=== PROVIDED INFORMATION ===
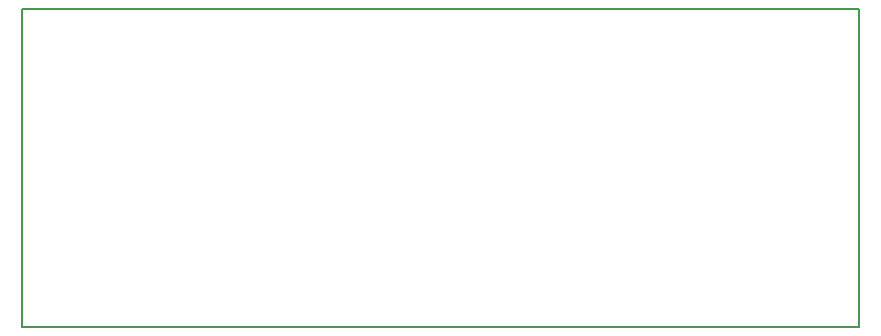
<source format=gbr>
G04 #@! TF.FileFunction,Profile,NP*
%FSLAX46Y46*%
G04 Gerber Fmt 4.6, Leading zero omitted, Abs format (unit mm)*
G04 Created by KiCad (PCBNEW 4.0.6) date Fri Aug 18 15:24:34 2017*
%MOMM*%
%LPD*%
G01*
G04 APERTURE LIST*
%ADD10C,0.100000*%
%ADD11C,0.150000*%
G04 APERTURE END LIST*
D10*
D11*
X152908000Y-26416000D02*
X223774000Y-26416000D01*
X152908000Y-53340000D02*
X152908000Y-26416000D01*
X223774000Y-53340000D02*
X152908000Y-53340000D01*
X223774000Y-26416000D02*
X223774000Y-53340000D01*
M02*

</source>
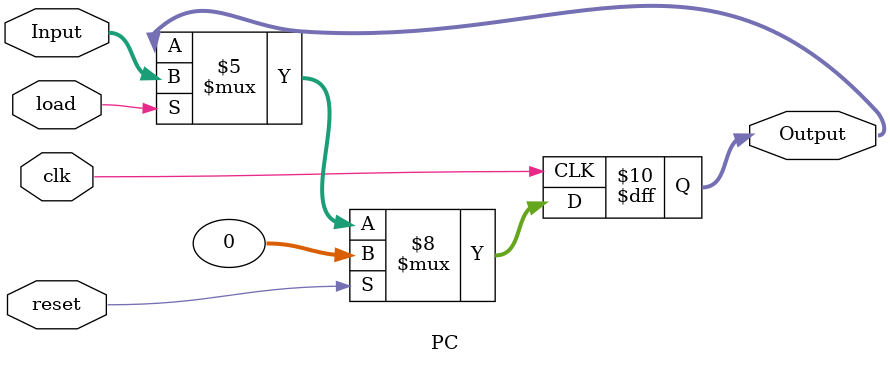
<source format=v>

module PC #(
    parameter BOOT_ADDRESS=32'h00000000
)(
    input wire clk,
    input wire load,
    input wire reset,
    input wire [31:0] Input,
    output reg [31:0] Output
);

initial begin
    Output = BOOT_ADDRESS;
end

always @(posedge clk) begin
    if(reset == 1'b1) begin
        Output <= BOOT_ADDRESS;
    end else begin
        if(load == 1'b1) begin
            Output <= Input;
        end
    end 
end

endmodule

</source>
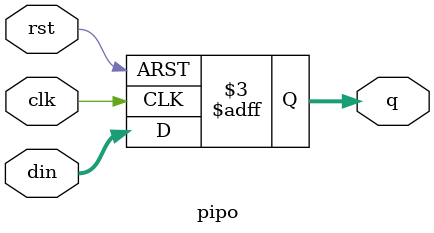
<source format=v>
`timescale 1ns / 1ps

module FIR(
input [3:0] x,
input clk,rst,
output [9:0] q
);
parameter h0=4'b0001;
parameter h1=4'b0010;
parameter h2=4'b0011;
parameter h3=4'b0100;
wire [3:0]w0,w1,w2,w3;
wire [7:0]w4,w5,w6,w7;
wire [9:0]w8,w9;
pipo d1(x,clk,rst,w0);
pipo d2(w0,clk,rst,w1);
pipo d3(w1,clk,rst,w2);
pipo d4(w2,clk,rst,w3);
assign w4=h0*w0;
assign w5=h1*w1;
assign w6=h2*w2;
assign w7=h3*w3;
assign w8=w4+w5;
assign w9=w6+w8;
assign q=w9+w7;
endmodule
module pipo(
input[3:0] din,
input clk,rst,
output reg [3:0] q);
always @ (posedge clk or negedge rst)
if (!rst)
q <= 4'b0000;
else
q <= din;
endmodule
</source>
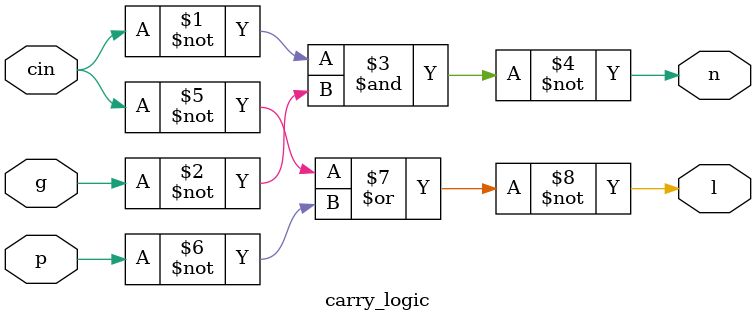
<source format=v>
module carry_logic (
    output n, l,
    input cin, g, p
);
    assign n = ~(~cin & ~g);  // Carry generate logic
    assign l = ~(~cin | ~p);  // Carry propagate logic
endmodule

</source>
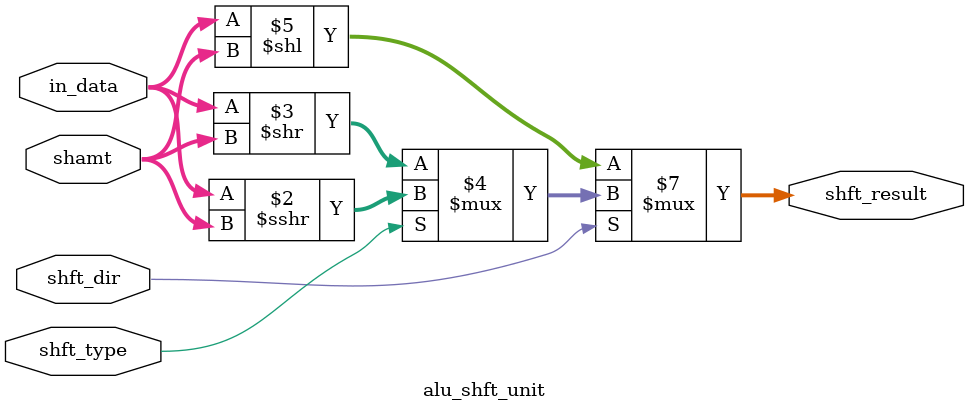
<source format=v>
`timescale 1ns/10ps

module alu_shft_unit    #(  parameter N = 32,
                            parameter S = 5     )
                            
                        (   input   [N-1:0] in_data,        // N bit wide Data to be shifted
                            input   [S-1:0] shamt,          // Shift amount
                            input           shft_dir,       // Select shift direction -> shft_dir = 0; Left Shift , shft_dir = 1; Right Shift
                            input           shft_type,      // Select shift type -> shft_type = 0; Logical Shift, shft_type = 1; Arithmatic Shift
                            
                            output  [N-1:0] shft_result     // Final result shifted by shift amount (shamt)
                        );
                        
	reg	[N-1:0]	shft_result;
	
	always @* begin
		if (shft_dir) shft_result = (shft_type) ? $signed(in_data) >>> shamt : in_data >> shamt;
		else shft_result = in_data << shamt;
	end
    
endmodule

</source>
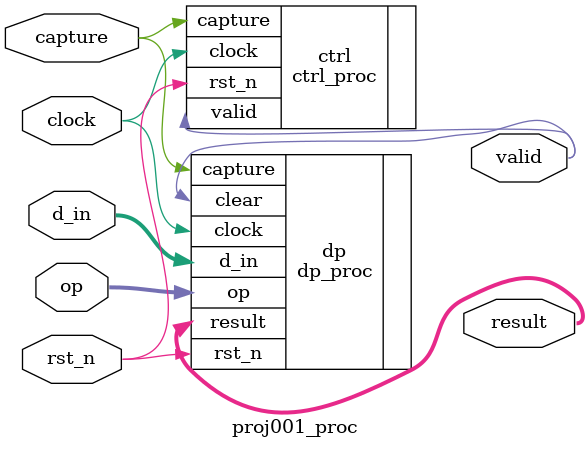
<source format=v>
module proj001_proc (
  input rst_n, clock,
  input capture,
  input [1:0] op,
  input [3:0] d_in,
  output [4:0] result,
  output valid
);

  dp_proc dp (
    .rst_n( rst_n ),
    .clock( clock ),
    .d_in( d_in ),
    .capture( capture ),
    .op( op ),
    .clear( valid ),
    .result( result )
  );

  ctrl_proc ctrl (
    .rst_n( rst_n ),
    .clock( clock ),
    .capture( capture ),
    .valid( valid )
  );

endmodule

</source>
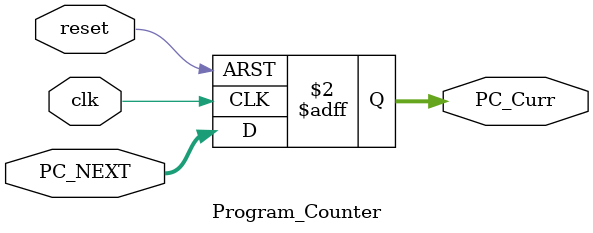
<source format=sv>
`timescale 1ns / 1ps


module Program_Counter#(parameter AddrSize = 32)(
    input logic [AddrSize-1:0]PC_NEXT,
    input logic clk,reset,
    output reg [AddrSize-1:0] PC_Curr
);
always_ff@(posedge clk or posedge reset)begin
    if(reset)begin
        PC_Curr <= 0;
    end
    else begin 
        PC_Curr <= PC_NEXT;
    end
end
endmodule

</source>
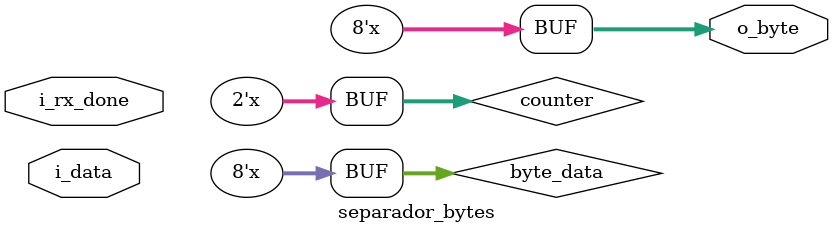
<source format=v>
`timescale 1ns / 1ps

module separador_bytes(
    input       [32 - 1 : 0]    i_data,
    input                       i_rx_done,
    output      [8 - 1 : 0]     o_byte
);
localparam integer BYTE = 8;
localparam [2 - 1 : 0]
      byte_st  = 2'b00,
      byte_nd = 2'b01,
      byte_rd  = 2'b10,
      byte_th  = 2'b11;

reg [2 - 1 : 0] counter = byte_st;
reg [8 - 1 : 0] byte_data;

always @(*) 
begin
    if(i_rx_done == 1)
        case (counter)
        byte_st:
            begin
                byte_data = i_data[BYTE - 1 : 0];
                counter = byte_nd;
            end
        byte_nd:
            begin
                byte_data = i_data[2 * BYTE - 1 : BYTE];
                counter = byte_rd;
            end
        byte_rd:
            begin
                byte_data = i_data[3 * BYTE - 1 : 2 * BYTE];
                counter = byte_th;
            end
        byte_th:
            begin
                byte_data = i_data[4 * BYTE - 1 : 3 * BYTE];
                counter = byte_st;
            end
        endcase
end

assign o_byte = byte_data;
endmodule
</source>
===
_AIM OF THE TASK_
The string to find is "parameter"; copy every line of the listing that has it.

_SOLUTION TO THE EXERCISE_
    parameter BOOT_ADDRESS=32'h00000000
parameter h0=4'b0001;
parameter h1=4'b0010;
parameter h2=4'b0011;
parameter h3=4'b0100;
module alu_shft_unit    #(  parameter N = 32,
                            parameter S = 5     )
module Program_Counter#(parameter AddrSize = 32)(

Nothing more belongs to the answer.